== Input for this task ==
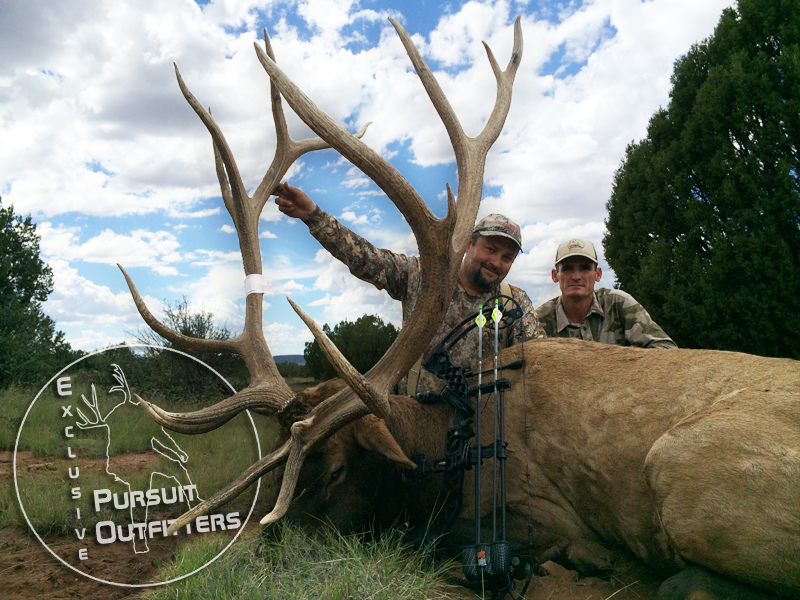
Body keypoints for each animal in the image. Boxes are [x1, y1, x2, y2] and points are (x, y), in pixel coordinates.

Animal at [120, 15, 800, 600]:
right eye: (275, 467)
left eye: (335, 470)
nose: (256, 557)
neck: (446, 439)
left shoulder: (541, 513)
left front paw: (585, 560)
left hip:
===
(Your assignment)
Copy, from the data above, every line where the word "left" appears.

(Exercise solution)
left eye: (335, 470)
left shoulder: (541, 513)
left front paw: (585, 560)
left hip:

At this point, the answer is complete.